Réalisations

Livre / Un amour d’enfance

À la demande de la Charte des auteurs et illustrateurs pour la jeunesse, plus de 80 d’entre eux ont joué au jeu de « je me souviens » pour évoquer le livre qui a marqué leur enfance : Fantômette ou Bob Morane, Jules Verne ou Curwood, la Comtesse ou le Père Castor, dans la Bibliothèque Verte ou la Rouge et Or. Puis, non contents de ressusciter le petit lecteur qu’ils furent, ils ont pris le risque de retrouver le livre tant aimé et de le relire. À la question posée : « Que reste-t-il de nos amour ? », qui aura répondu : « Fidèle, je suis resté fidèle » et qui aura été cruellement déçu ?

Dans l’ensemble des 80 et quelques témoignages écrits et illustrés, on voit se dessiner, par touches successives, le portrait de deux générations de jeunes lecteurs devenus aujourd’hui des créateurs pour la jeunesse.

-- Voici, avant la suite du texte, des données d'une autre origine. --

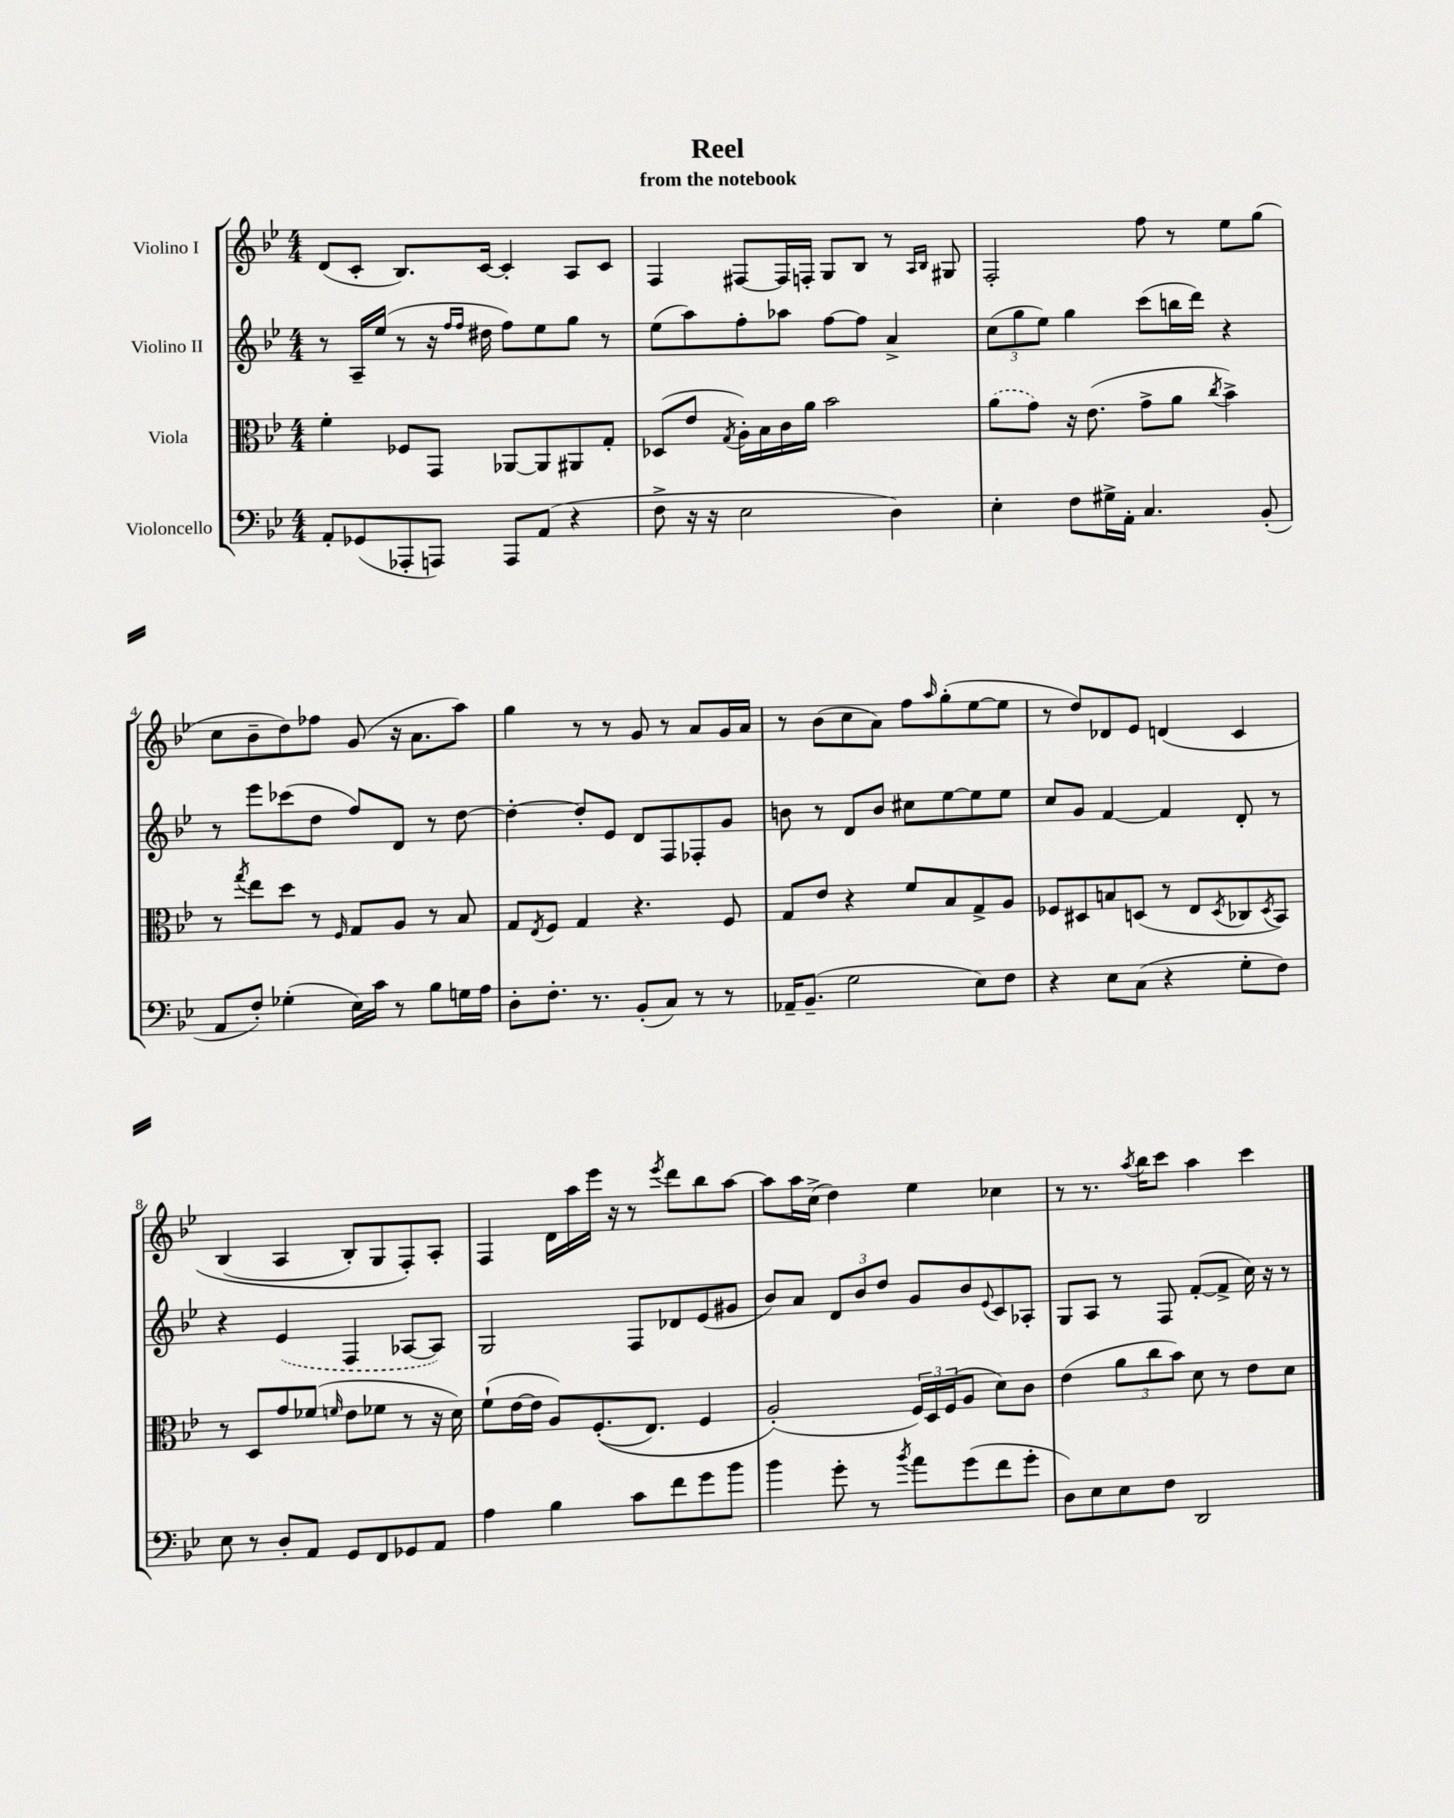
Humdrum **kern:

**kern	**kern	**kern	**kern
*part4	*part3	*part2	*part1
*staff4	*staff3	*staff2	*staff1
*I"Violoncello	*I"Viola	*I"Violino II	*I"Violino I
*clefF4	*clefC3	*clefG2	*clefG2
*k[b-e-]	*k[b-e-]	*k[b-e-]	*k[b-e-]
*M4/4	*M4/4	*M4/4	*M4/4
=1	=1	=1	=1
8AA'/L	4f'\	8r	(8d/L
(8GG-X/	.	16A~/LL	8c'/J
.	.	(16ee-/JJ	.
8AAA-X'/	8F-X/L	8r	8.B-/L)
8AAAn/J)	8GG/J	16r	.
.	.	16qqff/LL	.
.	.	16qqff/JJ	.
.	.	16dd#X\	[16c/Jk
8AAA/L	[8AA-X/L	8ff\L)	4c'/]
(8AA/J	8AA-/]	8ee-\	.
4r	8AA#X/	8gg\J	8A/L
.	8G'/J	8r	8c/J
=2	=2	=2	=2
8F^\	(8D-X/L	(8ee-\L	4F/
16r	8e-/J	8aa\)	.
16r	.	.	.
.	8qG/	.	.
2E-\	16A'\LL)	8ff'\	[8F#X/L
.	16B-\	.	.
.	16c\	8aa-X\J	16F#/L]
.	16a\JJ	.	16Fn'/JJ
.	2b-\	[8ff\L	8G/L
.	.	8ff\J]	8B-/J
4D\)	.	4a^/	8r
.	.	.	16qqA/LL
.	.	.	16qqB-/JJ
.	.	.	8G#X/
=3	=3	=3	=3
4E-'\	(8a\L	(12cc\L	2F'/
.	.	12gg\	.
.	8g\J)	.	.
.	.	12ee-\J)	.
8F\L	16r	4gg\	.
.	(8.e-\	.	.
16G#X^\L	.	.	.
16AA'\JJ	.	.	.
4.C/	8g^\L	(8ccc\L	8ff\
.	8a\J	16bbn\L	8r
.	.	16ddd\JJ)	.
.	8qcc/	.	.
.	4b-^\)	4r	8ee-\L
(8BB-'/	.	.	(8gg\J
!!LO:LB:g=z
=4	=4	=4	=4
8AA/L	8r	8r	8cc\L
.	8qgg/	.	.
8F'/J)	8ee-\L	8eee-\L	8b-~\
(4G-X'\	8dd\J	(8ccc-X\	8dd\)
.	8r	8dd\J	8ff-X\J
.	16qqF/	.	.
16E-\LL)	8G/L	8ff/L)	(8g/
16c\JJ	.	.	.
8r	8A/J	8d/J	16r
.	.	.	8.a\L
8B-\L	8r	8r	.
16Gn\L	8B-/	[8dd\	8aa\J)
16A\JJ	.	.	.
=5	=5	=5	=5
8D'\L	8G/L	4dd'\_	4gg\
.	8qE-/	.	.
8.F'\J	8F/J	.	.
.	4G/	8dd'/L]	8r
8.r	.	.	.
.	.	8e-/J	8r
(8BB-'/L	4.r	8d/L	8g/
8C/J)	.	8F/	8r
8r	.	8F-X'/	8a/L
8r	8F/	8g/J	16g/L
.	.	.	16a/JJ
=6	=6	=6	=6
16AA-X~/KL	8G/L	8bn\	8r
(8.BB-~/J	.	.	.
.	8e-/J	8r	(8b-\L
2G\	4r	8d/L	8cc\
.	.	8b/J	8a\J)
.	8f/L	8cc#X\L	8ff\L
.	.	.	16qqaa/
.	8B-/	[8ee-\	(8gg'\
8E-\L)	8G^/	8ee-\]	[8ee-\
8F\J	8A/J	8ee-\J	8ee-\J]
=7	=7	=7	=7
4r	8F-X/L	8cc/L	8r
.	8D#X/	8g/J	8dd/L)
8E-\L	8Bn/	[4f/	8d-X/
(8C\J	(8Dn/J	.	8e-/J
4r	8r	4f/]	(4dn/
.	8E-/L	.	.
.	8qD/	.	.
8G'\L	8C-X/	8d'/	4c/
.	8qD/	.	.
8F\J)	8BB-/J)	8r	.
!!LO:LB:g=z
=8	=8	=8	=8
8E-\	8r	4r	(4B-/
8r	8D/L	.	.
8D'/L	8g/	(4e-/	4A/
8AA/J	(8f-X/J	.	.
.	16qqfn/	.	.
8GG/L	8e-\L	4F/	8B-'/L)
8FF/	8f-X\J	.	8G/
8GG-X/	8r	[8A-X/L	8F'/)
8AA/J	16r	8A-/J])	8A'/J
.	16d\)	.	.
=9	=9	=9	=9
4A\	(8f`\L	2G/	4F/
.	[16e-\L	.	.
.	16e-\JJ]	.	.
4B-\	8A/L)	.	16d\LL
.	.	.	16aa\
.	((8.F'/	.	16eee-\JJ
.	.	.	16r
8c\L	.	8F/L	8r
.	8.E-/J)	.	.
.	.	.	8qeee-/
8f\	.	8d-X/	8ddd\L
8g\	4F/	(8e-/	8bb-\
8b-\J	.	8g#X/J	[8aa\J
=10	=10	=10	=10
4b-\	(2A'/)	8b-/L)	8aa\L]
.	.	8a/J	16aa\L
.	.	.	(16cc^\JJ
8g'\	.	12d/L	4dd\)
.	.	12b-/	.
8r	.	.	.
.	.	12dd/J	.
8qb-/	.	.	.
8a\L	24F/LL)	8g/L	4ee-\
.	24D/	.	.
.	(24F/J	.	.
(8g\	8A/J	8b-/	.
.	.	8qqe-/	.
8f\	8d\L)	8c/	4cc-X\
8g'\J	8c\J	8A-X'/J	.
=11	=11	=11	=11
8D\L)	(4e-\	8G/L	8r
8E-\	.	8A/J	8.r
8E-\	12a\L	8r	.
.	.	.	8qaa/
.	.	.	16bb-\KL
.	12cc\	.	.
8F\J	.	8F/	8ccc\J
.	12b-\J)	.	.
2DD/	8d\	([8f'/L	4aa\
.	8r	8f^/J]	.
.	8e-\L	16cc\)	4ccc\
.	.	16r	.
.	8d\J	8r	.
==	==	==	==
*-	*-	*-	*-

Bien que chacun ait écrit dans son coin, les textes se répondent. Certains ont le même amour en commun (Les quatre filles du Dr March) mais dans des versions, voire des langues, différentes, ou plus troublant encore, évoquent le même passage d’un même roman oublié de tous (Le lys de Brooklyn). Parfois aussi, les textes se contredisent : l’une décrie Le Club des Cinq que l’autre portera aux nues, prouvant ainsi que chaque petit lecteur fait son miel à sa façon...

Se confronter, devenu adulte, à ce livre qui fut déclencheur ou catalyseur, amène fort naturellement à se demander : pourquoi celui-là ? Anticipant le jugement d’autrui, on se dépêche d’avouer : oui, c’est un peu daté, bien sûr, c’est du mélo, non, ce n’est pas un grand roman. Et pourtant, on « marche » encore. Pourquoi ? Sans doute « parce que c’était lui et parce que c’était moi ». Marie-Aude Murail, nov. 2006

Édité chez Bayard sous la direction de Marie-Hélène Delval, Un amour d’enfance paraît le 15 novembre 2007 (épuisé).